## Page text:
A very believable scenario of realignment driven completely by tv money & media markets.

Basically:
4 conferences with 16 teams each (2 8-team divisions)
D1 becomes 3 divisions (P4, G4, FCS)
Relegation like we have in European soccer to keep crappy P4 late season games interesting and add a lot more interest to G4 games that are televised
Each P4 would be paired with a G4 - last place Pac-12 team would get relegated the next season while the MWC champ would get promoted the next season
P4 championship games become the national quarterfinals with the playoffs becoming the 4 conference champs
Elimination of P4 v FCS games unless it's treated like a preseason exhibition game as an extra date with very few P4 v G4 matchups
I'm soooooo sick of the realignment process, but this makes sense.
 
Well... relegation would suck

I don't see how conference teams would tolerate the chance of getting dumped into a lower conference. There is too much money invested in stadiums and marketing for a school to want to risk that kind of fall
 
Well... relegation would suck

I don't see how conference teams would tolerate the chance of getting dumped into a lower conference. There is too much money invested in stadiums and marketing for a school to want to risk that kind of fall

I can't see why the P4 teams/conferences would agree to that. For instance no SEC team is going to want to drop down to the Sunbelt to make room for Arkansas St. No B1G team would be willing to drop on down to the MAC to see northern Illinois take their spot.
 
Relegation will never work in college sports because the system itself is based on academics and amateurism. Cheating would be even more prevalent than it is today.

This brings up the point that I think many miss when they only consider the tv money. For most of these universities, the athletic revenues are not all that significant. Even if they bring in a lot, they end up spending everything and more on athletics. The value of athletics is as a marketing arm for interesting high schoolers in undergrad applications and in connecting alumni/community in order to drive donations.

Focusing only on tv money discounts how few ****s the presidents & chancellors give about whether there's an additional $10 million a year in athletics revenue which will go straight to facility upgrades, increased coach salaries and other athletics budget items.
 
0% chance that presidents allow for a relegation system. Would be fun, but will never ever happen.
 
Relegation is DOA. It's a fantasy dreamed up by folks at places like CSU to keep their meager dreams of P5 status alive. The conferences wouldn't want it anyway. It doesn't add anything to their bottom line. a school that is terrible in one sport like football might be really good in others. Dropping a school with a bottom feeding football program but a consistent NCAA tournament participant for a middle of the road football program with no hoops program is a net loss for the conference. It's a stupid idea thought up by desperate people.
 
I'm a big fan of relegation, even if it would likely have kept the Buffs out of the top tier for most of the last decade. It creates more meaningful games.
 
Relegation could result in scheduling nightmares.

8 team divisions means 7 divisional games per year, plus at least 2 cross-division contests. Relegation could throw a kink in the number of home games the very next year - a loss of revenue no school wants to see.

Additionally, can you see the $ec giving up their current format? That being a "marquee" conference game during ooc plus a home game against a nobody sometime in late october/early november.

How about the teams that want to play in a particular area at least once a year, for recruiting, exposure, and alumni (think Washington and whoregon tripping to SoCal)? Relegation may impact this as well, and folks would not happy.

## Data listing:

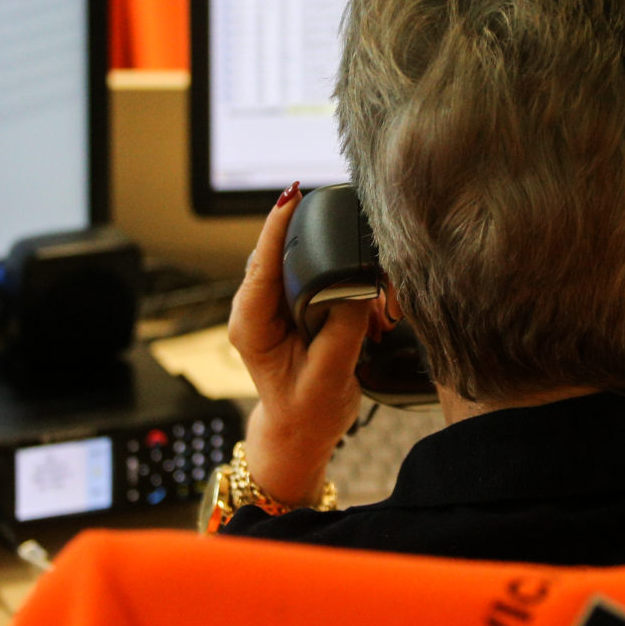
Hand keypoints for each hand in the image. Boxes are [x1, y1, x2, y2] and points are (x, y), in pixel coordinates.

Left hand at [228, 183, 373, 506]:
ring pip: (300, 260)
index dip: (277, 228)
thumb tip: (358, 285)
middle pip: (280, 251)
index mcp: (250, 326)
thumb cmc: (308, 410)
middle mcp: (256, 308)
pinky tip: (370, 302)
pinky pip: (314, 273)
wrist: (301, 429)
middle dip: (317, 239)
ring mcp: (272, 303)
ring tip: (373, 293)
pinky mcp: (291, 302)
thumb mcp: (329, 376)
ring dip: (337, 264)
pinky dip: (345, 281)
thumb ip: (343, 329)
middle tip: (352, 230)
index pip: (261, 266)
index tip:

## Tasks to perform:
a. Answer these questions from the relegation thread.
(i) How many teams would each of the four conferences have under the proposed scenario?
(ii) In the example pairing, which team would be promoted the next season?
(iii) How many divisional games per year would 8-team divisions mean?
b. Write out the part of the relegation thread that begins at the words "Relegation will never" and stops after "it is today.".

## Answers to the exercises:
a.
(i) 16 teams
(ii) The MWC champ
(iii) 7 divisional games

b.
Relegation will never work in college sports because the system itself is based on academics and amateurism. Cheating would be even more prevalent than it is today.